From what I can gather, graphene is a material that can exist in a layer only one atom thick – that makes it 2-d for all intents and purposes. Viewed under a microscope, its hexagonal structure makes it particularly strong. Check out all the amazing properties of graphene that can, apparently, be made from the graphite contained in a humble pencil.
It’s all the more impressive since micro-electronics innovation is currently out of fashion in Europe. I heard that last bit on a science programme on TV last night. The bloke who said it was an important German scientist with mad scientist hair who spoke with a zealous passion about his work. That makes him the real deal in my book.
Apparently the race is on to make graphene commercially viable. The front runners in the UK are spin-out companies from the University of Durham and the University of Manchester.
The older method of making graphene is using ‘exfoliating’ method which is essentially using sticky tape to peel thin layers off a larger block. The other method, pioneered by scientists at Durham University, involves collecting the chemical vapour.

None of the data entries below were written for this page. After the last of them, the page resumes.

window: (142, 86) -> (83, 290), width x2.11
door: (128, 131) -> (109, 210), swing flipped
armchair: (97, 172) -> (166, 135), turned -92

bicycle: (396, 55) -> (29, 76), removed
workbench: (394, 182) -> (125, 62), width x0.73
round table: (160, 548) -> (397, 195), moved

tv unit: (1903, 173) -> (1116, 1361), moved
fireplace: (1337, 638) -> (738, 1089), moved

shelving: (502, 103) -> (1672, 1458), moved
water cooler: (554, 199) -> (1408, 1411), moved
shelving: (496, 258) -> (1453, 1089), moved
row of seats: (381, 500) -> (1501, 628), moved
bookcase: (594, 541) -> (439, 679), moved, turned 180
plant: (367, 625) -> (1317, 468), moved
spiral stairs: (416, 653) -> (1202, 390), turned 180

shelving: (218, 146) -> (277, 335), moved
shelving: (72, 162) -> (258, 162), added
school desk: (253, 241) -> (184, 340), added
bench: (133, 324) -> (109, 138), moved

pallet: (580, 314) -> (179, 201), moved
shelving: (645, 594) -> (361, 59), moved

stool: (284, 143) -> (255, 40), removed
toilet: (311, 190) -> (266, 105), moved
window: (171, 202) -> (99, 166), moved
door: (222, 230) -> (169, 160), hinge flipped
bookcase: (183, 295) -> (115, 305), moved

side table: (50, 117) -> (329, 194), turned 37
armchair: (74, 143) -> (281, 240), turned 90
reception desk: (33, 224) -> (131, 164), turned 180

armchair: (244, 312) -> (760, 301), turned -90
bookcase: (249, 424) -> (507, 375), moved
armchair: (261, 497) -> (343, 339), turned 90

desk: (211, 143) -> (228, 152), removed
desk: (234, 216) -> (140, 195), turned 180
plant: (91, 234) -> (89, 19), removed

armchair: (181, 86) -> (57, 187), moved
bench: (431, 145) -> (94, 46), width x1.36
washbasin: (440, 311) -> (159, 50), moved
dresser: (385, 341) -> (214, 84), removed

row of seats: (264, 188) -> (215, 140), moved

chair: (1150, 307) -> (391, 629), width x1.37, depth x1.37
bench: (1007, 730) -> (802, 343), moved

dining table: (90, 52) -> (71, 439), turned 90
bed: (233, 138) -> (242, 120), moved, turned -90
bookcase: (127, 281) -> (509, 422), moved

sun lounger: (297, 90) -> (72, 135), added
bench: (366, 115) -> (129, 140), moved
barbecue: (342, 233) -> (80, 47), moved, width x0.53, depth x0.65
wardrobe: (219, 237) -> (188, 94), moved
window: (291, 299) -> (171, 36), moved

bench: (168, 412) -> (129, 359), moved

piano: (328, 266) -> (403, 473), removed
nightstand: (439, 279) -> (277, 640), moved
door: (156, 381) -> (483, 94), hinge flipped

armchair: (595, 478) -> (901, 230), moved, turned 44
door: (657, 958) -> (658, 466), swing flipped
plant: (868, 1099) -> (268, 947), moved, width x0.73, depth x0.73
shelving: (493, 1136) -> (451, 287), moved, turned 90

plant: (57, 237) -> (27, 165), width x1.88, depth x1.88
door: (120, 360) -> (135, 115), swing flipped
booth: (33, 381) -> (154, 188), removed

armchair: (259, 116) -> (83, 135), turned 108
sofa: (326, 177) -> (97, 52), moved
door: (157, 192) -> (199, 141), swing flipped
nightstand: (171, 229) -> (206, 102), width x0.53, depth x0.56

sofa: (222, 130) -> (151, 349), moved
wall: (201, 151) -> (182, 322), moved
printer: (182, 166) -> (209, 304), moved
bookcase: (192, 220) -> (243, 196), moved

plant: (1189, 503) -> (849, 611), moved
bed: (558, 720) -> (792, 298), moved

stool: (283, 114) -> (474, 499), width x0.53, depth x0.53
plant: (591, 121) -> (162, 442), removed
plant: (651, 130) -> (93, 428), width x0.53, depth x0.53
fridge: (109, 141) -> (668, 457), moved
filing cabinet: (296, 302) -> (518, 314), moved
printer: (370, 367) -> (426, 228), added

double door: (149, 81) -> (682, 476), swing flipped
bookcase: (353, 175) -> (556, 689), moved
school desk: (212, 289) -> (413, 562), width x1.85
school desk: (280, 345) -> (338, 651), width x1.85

Graphene is currently produced by four companies. Another company manufactures ink containing graphene and another makes ultracapacitors with graphene electrodes.
I’ve long held a share called Versarien (VRS) which invests in university spin-out companies and generally incubates and helps them on the rocky road to maturity. I have followed VRS for the last 3 years.
The share price has been volatile but the underlying business seems solid with plenty of cash at hand. The investment strategy appears thoughtful and conservative. The business does not seem to court publicity and, for the moment, I like that.
I invest on the understanding that most of the spinouts will fall by the wayside but it just takes one or two game changers to change everything. It’s also nice to think that something amazing will come from one of our hallowed institutions of higher learning.